◆ WHAT THE TASK REQUIRES:
Pull out every line in the entries below that contains the word "zárva", copying each one in full.

◆ EXTRACTED MATERIAL:
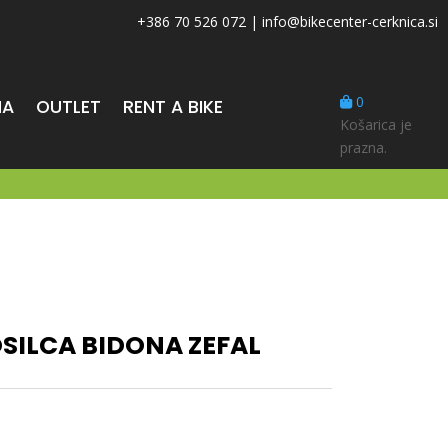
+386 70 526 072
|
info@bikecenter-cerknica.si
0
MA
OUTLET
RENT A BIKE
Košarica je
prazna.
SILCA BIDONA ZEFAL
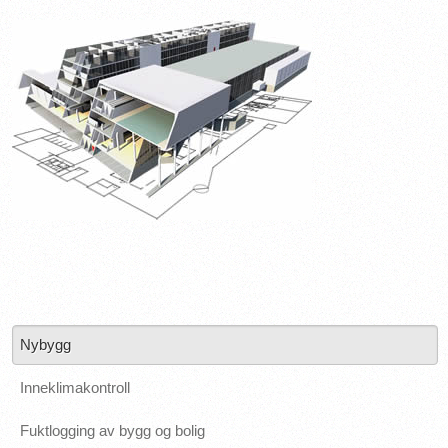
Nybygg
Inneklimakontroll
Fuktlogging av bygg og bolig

...

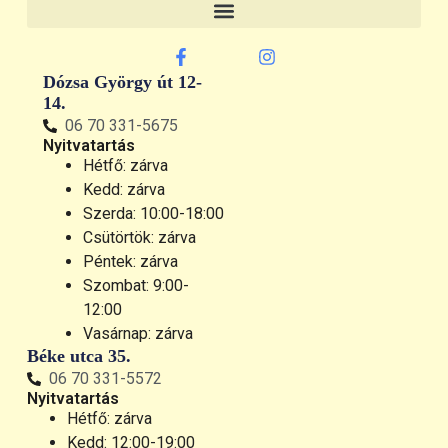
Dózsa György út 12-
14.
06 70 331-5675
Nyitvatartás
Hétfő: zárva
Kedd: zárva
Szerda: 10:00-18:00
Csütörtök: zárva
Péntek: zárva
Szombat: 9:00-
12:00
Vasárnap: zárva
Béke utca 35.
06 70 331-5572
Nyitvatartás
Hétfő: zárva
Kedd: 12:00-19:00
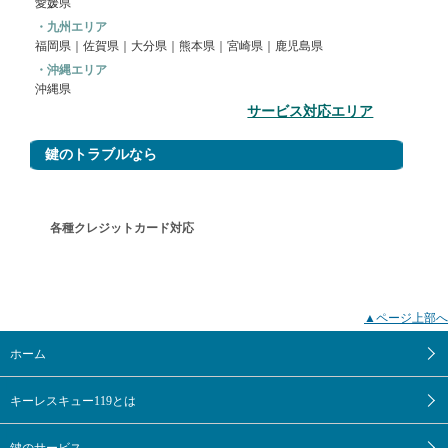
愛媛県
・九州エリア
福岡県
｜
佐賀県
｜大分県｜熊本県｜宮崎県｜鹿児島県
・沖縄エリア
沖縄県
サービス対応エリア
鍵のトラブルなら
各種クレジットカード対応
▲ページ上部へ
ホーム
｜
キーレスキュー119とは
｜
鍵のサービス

◆ EXERCISE RESPONSE:
Hétfő: zárva
Kedd: zárva
Csütörtök: zárva
Péntek: zárva
Vasárnap: zárva
Hétfő: zárva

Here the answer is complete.